- _Task goal_:
Repeat the records. Match each character exactly.

- _Records for this task_:
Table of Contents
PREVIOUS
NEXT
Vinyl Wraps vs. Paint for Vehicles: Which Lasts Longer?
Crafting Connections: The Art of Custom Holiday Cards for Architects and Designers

- _Response to this exercise_:
Table of Contents
PREVIOUS
NEXT
Vinyl Wraps vs. Paint for Vehicles: Which Lasts Longer?
Crafting Connections: The Art of Custom Holiday Cards for Architects and Designers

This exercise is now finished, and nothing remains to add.